● **SUPPLIED PASSAGE**:
Alphabet Inc.’s Google DeepMind today introduced AlphaGenome, a new artificial intelligence tool that can comprehensively predict how mutations or variants in human DNA sequences impact gene regulation.
The genome is the complete set of deoxyribonucleic acid, or DNA, within a living cell, which includes all the genetic information necessary for development, growth and functioning. In humans, the genome consists of 23 pairs of chromosomes located in the nucleus of the cell, and it regulates everything, including the response to the environment and susceptibility to disease.
The new AlphaGenome model can take an extremely long DNA sequence as input — up to 1 million letters, also known as base pairs — and predict thousands of molecular properties. These are the recognizable letters of A, T, C and G.
The properties that it can predict include where genes start and where they end in different cell types and tissues, where they get spliced and the number of proteins they produce. Proteins are the building blocks of tissues and enzymes, which are required to take action in the body. It can also tell how close they are to each other or if they’re bound to other proteins.
DeepMind trained the model on a considerable amount of scientific data from large public consortia that include information about gene regulation, including ENCODE, GTEx, 4D Nucleome and others.
Not only can the AI model “see” a large number of DNA letters at once to make predictions about how the genes will behave, but it can also predict the resolution of individual letters. The long sequence length is crucial for covering regions of regulatory genes that are distant from the originating gene.
“Previous models had to trade off sequence length and resolution, which limited the range of modalities they could jointly model and accurately predict,” the DeepMind team said.

● **TASK TO CARRY OUT**:
Copy the passage of the AlphaGenome article starting with "DeepMind trained the" and going on through "the originating gene.", word for word.

● **RECORDED DATA**:
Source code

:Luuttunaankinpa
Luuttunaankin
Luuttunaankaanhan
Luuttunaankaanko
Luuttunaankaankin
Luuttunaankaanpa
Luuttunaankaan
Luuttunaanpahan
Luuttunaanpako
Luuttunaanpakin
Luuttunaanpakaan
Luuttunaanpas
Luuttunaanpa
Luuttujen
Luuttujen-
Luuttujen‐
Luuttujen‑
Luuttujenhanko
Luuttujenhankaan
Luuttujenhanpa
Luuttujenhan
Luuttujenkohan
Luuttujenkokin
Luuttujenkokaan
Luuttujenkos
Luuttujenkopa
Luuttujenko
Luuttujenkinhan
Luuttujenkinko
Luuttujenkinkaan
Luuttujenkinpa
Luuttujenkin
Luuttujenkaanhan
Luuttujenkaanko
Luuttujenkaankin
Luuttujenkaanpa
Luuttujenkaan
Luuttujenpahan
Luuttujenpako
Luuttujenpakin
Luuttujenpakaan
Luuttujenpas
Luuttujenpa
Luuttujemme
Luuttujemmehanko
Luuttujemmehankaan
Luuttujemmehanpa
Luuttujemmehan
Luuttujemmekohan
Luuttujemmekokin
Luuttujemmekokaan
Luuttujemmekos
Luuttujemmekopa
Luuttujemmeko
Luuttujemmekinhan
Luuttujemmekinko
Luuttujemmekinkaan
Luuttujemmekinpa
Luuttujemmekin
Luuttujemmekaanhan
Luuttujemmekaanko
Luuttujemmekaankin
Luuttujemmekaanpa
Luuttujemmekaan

● **RESPONSE BOX**:
DeepMind trained the model on a considerable amount of scientific data from large public consortia that include information about gene regulation, including ENCODE, GTEx, 4D Nucleome and others.
Not only can the AI model “see” a large number of DNA letters at once to make predictions about how the genes will behave, but it can also predict the resolution of individual letters. The long sequence length is crucial for covering regions of regulatory genes that are distant from the originating gene.